Design professionals do not know how it fits together.


Yes, as they are aware, poor drawings cause nothing but problems throughout the construction process from Tender to Substantial completion, and architects usually wipe their hands of all responsibility once the contracts are awarded and the trades are on site. Design professionals need to be more accountable for their work and the work of their staff.


When a set of drawings indicates that they are 100 percent, one would think that they are complete—at least enough to build the building with minimal RFIs and glitches.

That, however, is rarely the case. For whatever reason, we rarely see a set of drawings and specifications that we can blindly follow.

We acknowledge that design professionals are oftentimes expected to do their work with too small a budget.
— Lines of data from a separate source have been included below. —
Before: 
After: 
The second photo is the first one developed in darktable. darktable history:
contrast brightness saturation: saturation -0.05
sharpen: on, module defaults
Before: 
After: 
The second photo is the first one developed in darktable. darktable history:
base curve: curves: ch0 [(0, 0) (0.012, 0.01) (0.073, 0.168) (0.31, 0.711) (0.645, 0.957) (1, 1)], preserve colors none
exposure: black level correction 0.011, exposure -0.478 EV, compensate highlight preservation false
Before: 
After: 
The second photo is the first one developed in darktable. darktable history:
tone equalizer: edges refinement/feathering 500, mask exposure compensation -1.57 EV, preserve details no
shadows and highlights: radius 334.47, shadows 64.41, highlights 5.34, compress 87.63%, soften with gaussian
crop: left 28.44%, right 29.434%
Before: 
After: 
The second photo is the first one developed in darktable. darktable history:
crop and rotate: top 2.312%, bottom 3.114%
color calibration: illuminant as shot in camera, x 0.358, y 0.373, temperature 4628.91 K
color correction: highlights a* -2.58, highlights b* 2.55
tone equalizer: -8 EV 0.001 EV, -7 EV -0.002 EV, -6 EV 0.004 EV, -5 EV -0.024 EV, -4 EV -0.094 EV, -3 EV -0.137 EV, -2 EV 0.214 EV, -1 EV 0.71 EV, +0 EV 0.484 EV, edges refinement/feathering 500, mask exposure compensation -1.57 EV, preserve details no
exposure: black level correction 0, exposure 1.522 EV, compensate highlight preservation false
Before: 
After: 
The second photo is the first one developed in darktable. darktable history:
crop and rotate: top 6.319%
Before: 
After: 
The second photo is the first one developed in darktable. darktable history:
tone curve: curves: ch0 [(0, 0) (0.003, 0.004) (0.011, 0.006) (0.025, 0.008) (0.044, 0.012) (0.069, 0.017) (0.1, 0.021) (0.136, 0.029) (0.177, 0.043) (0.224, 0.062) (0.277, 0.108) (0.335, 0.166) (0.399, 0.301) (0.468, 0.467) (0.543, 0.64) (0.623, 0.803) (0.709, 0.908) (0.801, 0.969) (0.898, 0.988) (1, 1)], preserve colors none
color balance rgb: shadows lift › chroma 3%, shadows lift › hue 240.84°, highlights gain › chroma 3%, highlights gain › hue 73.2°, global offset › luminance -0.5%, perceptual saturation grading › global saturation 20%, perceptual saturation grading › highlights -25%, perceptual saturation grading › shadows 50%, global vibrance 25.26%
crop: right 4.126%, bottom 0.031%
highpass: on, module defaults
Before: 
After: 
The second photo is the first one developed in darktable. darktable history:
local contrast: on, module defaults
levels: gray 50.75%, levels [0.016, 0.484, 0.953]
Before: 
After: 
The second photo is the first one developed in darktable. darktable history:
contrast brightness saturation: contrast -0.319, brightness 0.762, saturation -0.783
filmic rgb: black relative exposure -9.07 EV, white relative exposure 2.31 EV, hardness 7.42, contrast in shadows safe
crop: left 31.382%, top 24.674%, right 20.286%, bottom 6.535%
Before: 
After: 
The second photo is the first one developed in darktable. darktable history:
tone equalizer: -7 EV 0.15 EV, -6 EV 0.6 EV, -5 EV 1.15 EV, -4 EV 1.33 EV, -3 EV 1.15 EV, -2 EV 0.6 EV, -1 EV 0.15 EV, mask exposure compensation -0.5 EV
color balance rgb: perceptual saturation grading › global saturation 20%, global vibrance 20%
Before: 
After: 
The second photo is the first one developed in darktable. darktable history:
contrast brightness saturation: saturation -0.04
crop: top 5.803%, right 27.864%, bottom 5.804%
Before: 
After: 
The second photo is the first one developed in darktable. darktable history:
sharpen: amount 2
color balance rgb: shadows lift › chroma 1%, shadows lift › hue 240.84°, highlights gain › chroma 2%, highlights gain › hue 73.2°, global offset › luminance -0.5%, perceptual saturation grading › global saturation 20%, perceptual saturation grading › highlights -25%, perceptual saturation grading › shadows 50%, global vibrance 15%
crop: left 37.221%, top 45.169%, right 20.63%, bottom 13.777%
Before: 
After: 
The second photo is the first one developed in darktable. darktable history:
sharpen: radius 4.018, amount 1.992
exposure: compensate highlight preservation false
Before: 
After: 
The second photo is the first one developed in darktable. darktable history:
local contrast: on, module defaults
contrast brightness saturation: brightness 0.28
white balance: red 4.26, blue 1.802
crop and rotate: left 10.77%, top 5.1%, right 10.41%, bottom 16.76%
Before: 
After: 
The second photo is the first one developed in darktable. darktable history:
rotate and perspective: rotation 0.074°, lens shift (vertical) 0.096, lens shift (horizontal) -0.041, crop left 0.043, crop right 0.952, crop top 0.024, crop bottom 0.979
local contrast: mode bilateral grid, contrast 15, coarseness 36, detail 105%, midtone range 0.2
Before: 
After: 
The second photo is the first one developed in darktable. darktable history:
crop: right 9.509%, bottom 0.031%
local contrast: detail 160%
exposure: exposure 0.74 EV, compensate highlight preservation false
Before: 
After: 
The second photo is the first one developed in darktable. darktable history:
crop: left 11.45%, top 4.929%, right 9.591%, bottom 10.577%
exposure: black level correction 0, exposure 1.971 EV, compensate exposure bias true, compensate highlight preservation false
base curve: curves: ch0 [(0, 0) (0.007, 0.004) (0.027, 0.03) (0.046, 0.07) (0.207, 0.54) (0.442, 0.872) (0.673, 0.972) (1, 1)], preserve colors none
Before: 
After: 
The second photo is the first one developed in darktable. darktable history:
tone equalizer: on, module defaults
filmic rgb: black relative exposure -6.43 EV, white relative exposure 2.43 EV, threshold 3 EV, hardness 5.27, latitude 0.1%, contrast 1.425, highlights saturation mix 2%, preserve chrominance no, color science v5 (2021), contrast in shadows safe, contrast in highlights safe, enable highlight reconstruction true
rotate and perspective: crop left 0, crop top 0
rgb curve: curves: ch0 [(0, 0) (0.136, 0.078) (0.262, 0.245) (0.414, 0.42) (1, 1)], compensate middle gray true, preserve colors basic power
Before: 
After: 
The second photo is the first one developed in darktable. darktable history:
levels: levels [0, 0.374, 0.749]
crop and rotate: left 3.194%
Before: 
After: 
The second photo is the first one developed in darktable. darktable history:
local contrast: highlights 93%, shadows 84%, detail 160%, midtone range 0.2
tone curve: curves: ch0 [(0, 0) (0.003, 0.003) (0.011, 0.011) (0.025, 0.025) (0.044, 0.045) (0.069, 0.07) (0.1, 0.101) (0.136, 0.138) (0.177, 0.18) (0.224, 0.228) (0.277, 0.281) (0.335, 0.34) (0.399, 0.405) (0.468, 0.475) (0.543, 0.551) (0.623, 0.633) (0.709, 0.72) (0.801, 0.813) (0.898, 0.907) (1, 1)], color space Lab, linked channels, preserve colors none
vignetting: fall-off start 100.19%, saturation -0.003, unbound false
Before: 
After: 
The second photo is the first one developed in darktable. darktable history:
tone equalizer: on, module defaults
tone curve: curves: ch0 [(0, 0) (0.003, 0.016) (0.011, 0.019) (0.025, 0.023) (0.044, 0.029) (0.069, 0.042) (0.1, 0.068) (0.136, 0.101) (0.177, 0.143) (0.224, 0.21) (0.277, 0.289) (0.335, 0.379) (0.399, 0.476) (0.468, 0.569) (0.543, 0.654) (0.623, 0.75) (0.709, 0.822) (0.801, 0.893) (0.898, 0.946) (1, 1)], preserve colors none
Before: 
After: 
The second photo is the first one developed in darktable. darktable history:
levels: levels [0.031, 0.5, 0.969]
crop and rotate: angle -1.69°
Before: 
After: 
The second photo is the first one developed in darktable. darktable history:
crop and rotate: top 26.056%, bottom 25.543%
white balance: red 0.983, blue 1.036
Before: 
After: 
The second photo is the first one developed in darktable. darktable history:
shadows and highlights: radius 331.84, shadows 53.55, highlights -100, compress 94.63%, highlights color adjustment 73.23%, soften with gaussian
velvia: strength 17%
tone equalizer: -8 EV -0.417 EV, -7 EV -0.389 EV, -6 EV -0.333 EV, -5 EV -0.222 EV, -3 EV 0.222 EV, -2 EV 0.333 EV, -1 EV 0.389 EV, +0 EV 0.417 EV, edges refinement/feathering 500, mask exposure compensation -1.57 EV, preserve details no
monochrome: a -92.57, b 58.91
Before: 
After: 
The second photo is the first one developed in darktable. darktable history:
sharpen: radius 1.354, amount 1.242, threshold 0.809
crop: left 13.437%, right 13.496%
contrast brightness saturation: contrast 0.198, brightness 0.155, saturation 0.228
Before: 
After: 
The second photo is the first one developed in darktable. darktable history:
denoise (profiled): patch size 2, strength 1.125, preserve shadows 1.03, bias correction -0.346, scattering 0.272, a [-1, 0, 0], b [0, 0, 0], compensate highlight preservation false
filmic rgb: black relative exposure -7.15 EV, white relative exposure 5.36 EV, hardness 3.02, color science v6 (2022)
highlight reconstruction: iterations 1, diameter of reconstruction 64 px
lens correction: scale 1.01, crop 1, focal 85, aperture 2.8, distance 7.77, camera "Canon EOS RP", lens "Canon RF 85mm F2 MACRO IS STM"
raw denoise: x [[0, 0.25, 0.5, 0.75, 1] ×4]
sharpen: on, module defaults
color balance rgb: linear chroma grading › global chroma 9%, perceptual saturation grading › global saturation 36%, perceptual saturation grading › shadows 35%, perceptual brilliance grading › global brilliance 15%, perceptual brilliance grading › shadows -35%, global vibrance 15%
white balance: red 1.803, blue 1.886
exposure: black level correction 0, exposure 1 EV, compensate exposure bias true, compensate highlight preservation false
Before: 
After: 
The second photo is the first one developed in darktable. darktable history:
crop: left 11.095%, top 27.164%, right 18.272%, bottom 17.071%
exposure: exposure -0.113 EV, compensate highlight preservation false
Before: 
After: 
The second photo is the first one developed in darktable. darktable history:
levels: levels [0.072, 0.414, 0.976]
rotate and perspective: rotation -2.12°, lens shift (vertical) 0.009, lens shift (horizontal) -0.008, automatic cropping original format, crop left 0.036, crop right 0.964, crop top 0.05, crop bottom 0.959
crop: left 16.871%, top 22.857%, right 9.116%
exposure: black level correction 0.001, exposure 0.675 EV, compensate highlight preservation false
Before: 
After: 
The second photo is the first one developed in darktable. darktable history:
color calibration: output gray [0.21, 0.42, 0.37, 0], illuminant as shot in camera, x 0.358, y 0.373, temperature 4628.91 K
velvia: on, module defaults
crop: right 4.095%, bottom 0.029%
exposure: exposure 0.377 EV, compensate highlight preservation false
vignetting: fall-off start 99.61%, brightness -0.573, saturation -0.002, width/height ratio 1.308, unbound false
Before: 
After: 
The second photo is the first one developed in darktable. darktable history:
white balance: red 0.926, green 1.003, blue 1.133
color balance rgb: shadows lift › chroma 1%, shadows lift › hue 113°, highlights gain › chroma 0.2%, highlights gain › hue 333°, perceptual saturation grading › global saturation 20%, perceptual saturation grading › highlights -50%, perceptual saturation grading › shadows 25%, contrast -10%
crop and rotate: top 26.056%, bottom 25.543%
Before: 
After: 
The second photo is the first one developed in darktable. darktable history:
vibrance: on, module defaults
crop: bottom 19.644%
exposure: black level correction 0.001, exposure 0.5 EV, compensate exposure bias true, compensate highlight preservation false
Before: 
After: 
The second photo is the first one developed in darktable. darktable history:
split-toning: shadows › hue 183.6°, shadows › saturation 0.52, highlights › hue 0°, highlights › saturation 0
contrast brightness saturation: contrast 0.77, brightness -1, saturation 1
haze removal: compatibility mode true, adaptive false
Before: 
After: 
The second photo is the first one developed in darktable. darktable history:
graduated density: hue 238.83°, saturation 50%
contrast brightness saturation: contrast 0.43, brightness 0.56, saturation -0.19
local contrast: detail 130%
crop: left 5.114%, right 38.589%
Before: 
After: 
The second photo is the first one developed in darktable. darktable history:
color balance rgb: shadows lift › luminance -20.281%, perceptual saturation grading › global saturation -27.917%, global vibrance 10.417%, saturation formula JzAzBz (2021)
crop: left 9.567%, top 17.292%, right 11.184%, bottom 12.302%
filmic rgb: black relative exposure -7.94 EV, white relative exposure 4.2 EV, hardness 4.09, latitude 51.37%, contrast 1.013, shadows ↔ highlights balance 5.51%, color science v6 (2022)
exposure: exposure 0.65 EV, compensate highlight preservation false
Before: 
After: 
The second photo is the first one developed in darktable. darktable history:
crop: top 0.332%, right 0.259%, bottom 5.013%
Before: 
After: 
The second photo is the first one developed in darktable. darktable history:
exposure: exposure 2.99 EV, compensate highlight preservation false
The owners think they’re being frugal and in the end are hurting themselves and the whole construction team. If we were not creating schedules for the general contractor along with shop drawings and recommendations, the job would be a disaster.

We love the line in contracts proffered that says, “subcontractor will hold the indemnitees – owner, architect and general contractor—harmless for death, injury or damage—whether or not said is due to the active or passive negligence of the indemnities.”

Of course we won’t sign for that.

Or, “subcontractor will perform all work associated with this scope whether or not it is shown in the drawings or specifications, but in accord with the designer’s intent”!

At what point do the “design professionals” own liability for their designs?

Architects therefore have “design liability insurance” in anticipation of oversights or errors.

The caveat here is that there are conscientious and capable architects who strive to provide the construction team and owner with viable and quality designs. But they are the exception.

A general contractor superintendent told me this morning that on his last job he had 2,300 RFIs.

—Rob Aird, President,

Robert A. Aird, Inc.,

Frederick, Maryland

YES. If you are drawn into a lawsuit and the contractor did not follow your plans/design, do you use that as a defense? If you design a project correctly and all goes well, do you take credit for a good job? It’s a two-way street, and all professionals should be responsible for their work.

—Bill Wood, Chino, CA

A design is not made in a cookie cutter; it is a proof, a piece of art. It is made for the first time. The design is approved by a client and engineered by a professional licensed and certified engineer. What are you warranting? Will it work? Will it be all the client expects? What? Is the architect involved with the builder or is the architect the builder, too? I suppose plans from a licensed professional should make sense. Defects could be such that if the roof doesn’t work with how he or she designed it, then the architect should make the correction. This type of warrantee would make sense. Hopefully the builder catches it before time and money are wasted, because then there could be damages.


Of course they should. Why should they not be accountable for their work and why should we be responsible to be mind readers and pay for their shortcomings?


Why not? Currently, architects and engineers use exculpatory language to shift the effects of their errors to others. Owners shift their liabilities to GCs who then use contracts of adhesion to force subcontractors to indemnify them, often even for intentional harmful acts. The material vendors and sub-subs have very limited exposure. Thus, the subcontractor gets left holding the bag. It is about time we reverse this trend back toward everyone being responsible for what they can reasonably foresee and control, and not one iota more.


I disagree. An architect’s work is primarily to transfer a client’s concept or idea to a form that can be communicated to a contractor to complete the work. Miscommunication between a client and the architect are common. Who would, therefore, be the judge in determining who was wrong? Most disputes are over whether or not something should have been on the plan or not. They normally surface when a contractor asks for additional money to do something that is not on the plans but was requested by the owner.


I think you were most definitely wrong to engage in tweeting with an architect. If you must communicate with architects, only do so in writing and copy a third party who can later serve as a witness.